Typically I have a Listview, I use @guinness's excellent _GUICtrlListView_CreateArray to read that LV to Array. Currently I use _FileWriteFromArray to write the output. It is fast and it is easy.
The benefits of using these Array functions are their inherit flexibility. The code is portable. Plug it into LV report and you can write to file instantly. No formatting issues.
To be sure, my problem is not with the Listview or Array. My problem is with the file write to CSV: it should be fast, accurate and efficient.
Part of the problem is Microsoft Excel's insistence that my CSVs are not what they appear to be...
I am inspired by the simplicity of SQLITE3.EXE's dot command options:
.headers on .mode csv .once output.csv
Problem is that I want to export the text packed in characters, such as ' " ' with fields delimited by another character, such as ' , '.

::::::

WHAT IS REQUIRED
In the post on exporting ListView data to CSV, which function does the author currently use to write the output?

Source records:
::::::

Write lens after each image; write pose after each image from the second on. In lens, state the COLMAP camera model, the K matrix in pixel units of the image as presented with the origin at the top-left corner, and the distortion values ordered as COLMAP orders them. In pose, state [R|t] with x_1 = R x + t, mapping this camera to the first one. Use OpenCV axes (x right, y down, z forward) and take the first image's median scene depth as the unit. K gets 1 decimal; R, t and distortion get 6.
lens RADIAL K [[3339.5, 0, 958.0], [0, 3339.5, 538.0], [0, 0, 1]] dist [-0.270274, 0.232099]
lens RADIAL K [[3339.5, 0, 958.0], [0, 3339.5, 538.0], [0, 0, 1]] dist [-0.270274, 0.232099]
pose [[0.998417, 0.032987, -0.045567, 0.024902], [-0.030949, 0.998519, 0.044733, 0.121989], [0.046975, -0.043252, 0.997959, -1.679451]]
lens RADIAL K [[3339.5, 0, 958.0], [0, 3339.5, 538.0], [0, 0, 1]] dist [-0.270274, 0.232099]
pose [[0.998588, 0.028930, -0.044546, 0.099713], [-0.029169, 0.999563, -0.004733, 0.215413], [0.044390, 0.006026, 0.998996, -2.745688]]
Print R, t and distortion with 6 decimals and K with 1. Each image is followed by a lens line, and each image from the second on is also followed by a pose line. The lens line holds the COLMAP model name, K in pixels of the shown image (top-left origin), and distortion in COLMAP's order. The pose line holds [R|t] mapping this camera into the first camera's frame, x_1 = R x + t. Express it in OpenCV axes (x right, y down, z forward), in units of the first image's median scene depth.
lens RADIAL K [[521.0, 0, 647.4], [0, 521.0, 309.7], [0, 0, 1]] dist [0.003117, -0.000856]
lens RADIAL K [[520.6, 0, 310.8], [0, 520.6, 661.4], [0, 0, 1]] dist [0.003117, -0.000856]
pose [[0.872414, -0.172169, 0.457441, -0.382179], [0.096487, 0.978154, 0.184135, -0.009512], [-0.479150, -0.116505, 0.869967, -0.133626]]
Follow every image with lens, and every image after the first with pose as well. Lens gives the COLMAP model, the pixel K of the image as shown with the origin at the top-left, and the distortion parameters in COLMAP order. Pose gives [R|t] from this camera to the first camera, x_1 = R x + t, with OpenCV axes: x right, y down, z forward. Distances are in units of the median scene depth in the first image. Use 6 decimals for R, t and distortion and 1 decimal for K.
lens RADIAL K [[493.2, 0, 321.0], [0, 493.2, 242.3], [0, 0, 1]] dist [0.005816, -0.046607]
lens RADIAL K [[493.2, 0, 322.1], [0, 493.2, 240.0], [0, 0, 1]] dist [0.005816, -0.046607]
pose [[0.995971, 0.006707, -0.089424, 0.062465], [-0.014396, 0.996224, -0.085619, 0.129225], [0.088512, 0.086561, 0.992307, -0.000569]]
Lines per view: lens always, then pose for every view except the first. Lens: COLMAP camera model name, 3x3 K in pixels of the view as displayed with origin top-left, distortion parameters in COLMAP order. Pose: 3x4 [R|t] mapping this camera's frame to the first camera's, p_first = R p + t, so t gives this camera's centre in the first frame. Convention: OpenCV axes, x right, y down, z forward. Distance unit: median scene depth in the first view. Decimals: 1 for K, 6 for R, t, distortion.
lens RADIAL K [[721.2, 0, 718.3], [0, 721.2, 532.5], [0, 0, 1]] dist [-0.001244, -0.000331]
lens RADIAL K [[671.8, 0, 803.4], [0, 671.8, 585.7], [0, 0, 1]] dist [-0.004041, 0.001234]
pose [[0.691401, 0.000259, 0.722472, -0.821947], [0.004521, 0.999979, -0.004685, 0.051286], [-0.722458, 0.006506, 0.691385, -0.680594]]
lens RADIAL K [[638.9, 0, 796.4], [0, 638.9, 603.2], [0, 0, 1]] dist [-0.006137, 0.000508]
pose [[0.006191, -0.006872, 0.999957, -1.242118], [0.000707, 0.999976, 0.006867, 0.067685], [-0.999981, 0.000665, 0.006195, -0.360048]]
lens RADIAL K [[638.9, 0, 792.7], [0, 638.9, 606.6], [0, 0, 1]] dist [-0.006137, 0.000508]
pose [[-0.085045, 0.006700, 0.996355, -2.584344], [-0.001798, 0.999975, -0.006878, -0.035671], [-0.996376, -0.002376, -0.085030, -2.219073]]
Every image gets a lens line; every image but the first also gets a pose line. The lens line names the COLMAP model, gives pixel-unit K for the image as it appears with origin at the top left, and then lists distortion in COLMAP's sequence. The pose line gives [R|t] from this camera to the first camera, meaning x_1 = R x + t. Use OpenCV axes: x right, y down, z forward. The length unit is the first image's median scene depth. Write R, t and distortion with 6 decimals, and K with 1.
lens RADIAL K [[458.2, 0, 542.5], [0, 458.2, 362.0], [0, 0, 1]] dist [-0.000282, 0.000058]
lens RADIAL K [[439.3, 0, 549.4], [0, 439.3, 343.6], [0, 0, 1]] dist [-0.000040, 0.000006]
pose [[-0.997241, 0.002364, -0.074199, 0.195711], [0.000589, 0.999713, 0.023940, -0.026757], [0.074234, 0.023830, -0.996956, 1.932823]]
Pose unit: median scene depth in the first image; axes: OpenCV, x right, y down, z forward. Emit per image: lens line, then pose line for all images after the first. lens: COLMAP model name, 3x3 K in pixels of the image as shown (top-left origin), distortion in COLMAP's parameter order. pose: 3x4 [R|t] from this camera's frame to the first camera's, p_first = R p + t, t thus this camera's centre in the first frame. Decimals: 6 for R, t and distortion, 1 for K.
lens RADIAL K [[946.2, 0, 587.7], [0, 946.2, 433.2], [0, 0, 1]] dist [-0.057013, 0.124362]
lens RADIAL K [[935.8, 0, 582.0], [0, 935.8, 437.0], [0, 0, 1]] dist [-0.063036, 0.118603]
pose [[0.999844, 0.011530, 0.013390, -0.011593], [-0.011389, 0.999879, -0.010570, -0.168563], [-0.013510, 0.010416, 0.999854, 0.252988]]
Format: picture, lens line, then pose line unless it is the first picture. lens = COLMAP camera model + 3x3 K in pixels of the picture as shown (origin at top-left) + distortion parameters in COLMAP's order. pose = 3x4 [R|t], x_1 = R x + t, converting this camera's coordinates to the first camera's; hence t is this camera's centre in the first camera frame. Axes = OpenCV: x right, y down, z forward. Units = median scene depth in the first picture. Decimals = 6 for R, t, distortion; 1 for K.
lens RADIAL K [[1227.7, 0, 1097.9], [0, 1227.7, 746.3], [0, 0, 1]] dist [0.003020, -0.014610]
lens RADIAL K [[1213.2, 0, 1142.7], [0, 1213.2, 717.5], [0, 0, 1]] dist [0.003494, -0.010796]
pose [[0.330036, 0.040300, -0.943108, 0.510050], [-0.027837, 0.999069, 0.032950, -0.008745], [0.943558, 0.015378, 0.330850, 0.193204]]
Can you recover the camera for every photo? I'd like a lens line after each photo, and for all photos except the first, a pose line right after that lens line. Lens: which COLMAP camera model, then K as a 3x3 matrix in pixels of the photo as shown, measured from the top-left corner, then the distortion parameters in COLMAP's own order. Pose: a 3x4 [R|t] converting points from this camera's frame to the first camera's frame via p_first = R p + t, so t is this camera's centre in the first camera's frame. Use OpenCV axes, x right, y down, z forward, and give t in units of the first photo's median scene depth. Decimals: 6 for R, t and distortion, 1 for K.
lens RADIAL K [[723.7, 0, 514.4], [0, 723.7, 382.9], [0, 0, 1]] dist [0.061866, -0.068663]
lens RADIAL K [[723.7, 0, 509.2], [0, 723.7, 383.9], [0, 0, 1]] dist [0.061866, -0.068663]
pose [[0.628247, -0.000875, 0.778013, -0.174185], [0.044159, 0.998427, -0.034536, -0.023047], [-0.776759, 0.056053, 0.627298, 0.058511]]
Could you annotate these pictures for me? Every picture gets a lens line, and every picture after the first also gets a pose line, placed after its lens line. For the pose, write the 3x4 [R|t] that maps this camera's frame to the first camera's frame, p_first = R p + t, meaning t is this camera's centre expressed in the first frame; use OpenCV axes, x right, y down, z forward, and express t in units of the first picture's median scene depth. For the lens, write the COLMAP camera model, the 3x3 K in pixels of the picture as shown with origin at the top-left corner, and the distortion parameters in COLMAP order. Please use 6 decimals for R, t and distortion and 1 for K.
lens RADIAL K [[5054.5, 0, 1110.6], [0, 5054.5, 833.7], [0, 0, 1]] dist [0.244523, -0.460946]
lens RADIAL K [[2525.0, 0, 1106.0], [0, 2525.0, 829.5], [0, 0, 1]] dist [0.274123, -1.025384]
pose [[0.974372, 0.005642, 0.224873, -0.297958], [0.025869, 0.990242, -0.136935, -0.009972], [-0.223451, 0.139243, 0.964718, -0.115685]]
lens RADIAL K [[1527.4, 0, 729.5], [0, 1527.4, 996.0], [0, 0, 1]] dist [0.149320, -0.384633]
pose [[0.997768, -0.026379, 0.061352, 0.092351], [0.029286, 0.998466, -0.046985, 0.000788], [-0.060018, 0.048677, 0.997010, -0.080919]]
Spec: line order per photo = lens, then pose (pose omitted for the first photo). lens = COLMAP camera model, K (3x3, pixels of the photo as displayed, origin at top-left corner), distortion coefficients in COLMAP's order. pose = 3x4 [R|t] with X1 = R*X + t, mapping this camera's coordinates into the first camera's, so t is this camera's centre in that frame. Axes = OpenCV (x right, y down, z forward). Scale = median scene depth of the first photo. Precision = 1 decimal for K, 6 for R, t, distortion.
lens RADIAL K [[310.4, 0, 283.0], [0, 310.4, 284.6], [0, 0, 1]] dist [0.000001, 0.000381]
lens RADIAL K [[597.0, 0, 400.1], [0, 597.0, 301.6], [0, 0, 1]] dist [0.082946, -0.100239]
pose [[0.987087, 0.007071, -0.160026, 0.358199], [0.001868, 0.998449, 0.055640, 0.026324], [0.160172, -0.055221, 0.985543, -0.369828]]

::::::

WRITTEN SOLUTION
_FileWriteFromArray